Monday, January 25, 2010

Onion pie and resurrection

Because we live under an oak canopy, we're surrounded by graceful curtains of silvery Spanish moss and have a variety of flowers that grow happily: impatiens and begonias, kalanchoe in many colors, wedelia...all those shade-lovers whose colors brighten the shadows where they dwell. And the oak trees are covered with other mosses and lichens and with this amazing stuff. It's called resurrection fern, because it dries up, turns brown and seems to almost disappear from the tree trunks in warm, dry weather. Until it rains. And within hours of moisture in the air, the bright green of the delicate leaves is visible again, and there is the fern, magically alive again, almost as though it had never disappeared. On evenings when the rain has pushed through and left achiningly bright blue skies and cooler air in its wake, you might be lucky enough to sit under trees, kissed with resurrection ferns, and have a glass of good wine and a slice of onion pie.
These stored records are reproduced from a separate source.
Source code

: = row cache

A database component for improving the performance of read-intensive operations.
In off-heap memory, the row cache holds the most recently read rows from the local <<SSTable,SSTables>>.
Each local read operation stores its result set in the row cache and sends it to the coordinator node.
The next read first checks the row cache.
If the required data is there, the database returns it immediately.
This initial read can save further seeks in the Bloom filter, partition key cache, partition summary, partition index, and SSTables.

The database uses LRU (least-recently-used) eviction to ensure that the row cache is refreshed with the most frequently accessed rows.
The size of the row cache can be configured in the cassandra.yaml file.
I'd better tell you how to make the onion pie, in case you don't have a recipe of your own. The one I used comes from my treasured copy of Southern Sideboards and is attributed to Katherine Anne Porter, by Miss Eudora Welty herself. If you don't have a copy of this amazing book, go look for the Junior League of Jackson, Mississippi and get yourself one. You'll never regret it. Here, more or less, is how I learned the recipe, but for the exact thing you'll need to consult the book.

Miss Welty gives a recipe for the crust, which sounds delicious, but here is one of my shortcuts, my loves: I don't really make pie crust anymore. It's one of the shortcuts you can take if you can live with it, and if you can't, go get Miss Welty's recipe and make the crust. For myself, I use s storebought crust, which I proof just a bit with dried beans. (If you don't know how to do this, you can ask me.) The filling is 3 or 4 onions - the recipe calls for Spanish onions, but I user any old kind I have as long as they're not too sweet, and they're big enough. You put a lump of butter in your cast iron skillet and put those onions, thinly sliced, into the skillet and cook for a long, LONG time, longer than you think, until they have reduced greatly and are deliciously browned. (You did salt and pepper those, didn't you?) Mix together two nice big eggs, preferably from Ms. Moon's hens, but we do what we have to and whip in about a cup of cream. Add the onions, and perhaps a touch more salt and pepper, according to your own judgement. Don't be tempted to add sugar to caramelize the onions. I promise you they will be as sweet as sugar and if you use any sugar, or onions like Vidalias, the resulting pie will be so sweet you'll hardly be able to eat it. Bake it at 350 or so in whatever pie crust you've decided on, until it's nicely browned and looks like a finished quiche, which it more or less is. Slice and serve with your preferred wine. It's really good with beaujolais nouveau in the years when it's good, but any wine you like will be fine.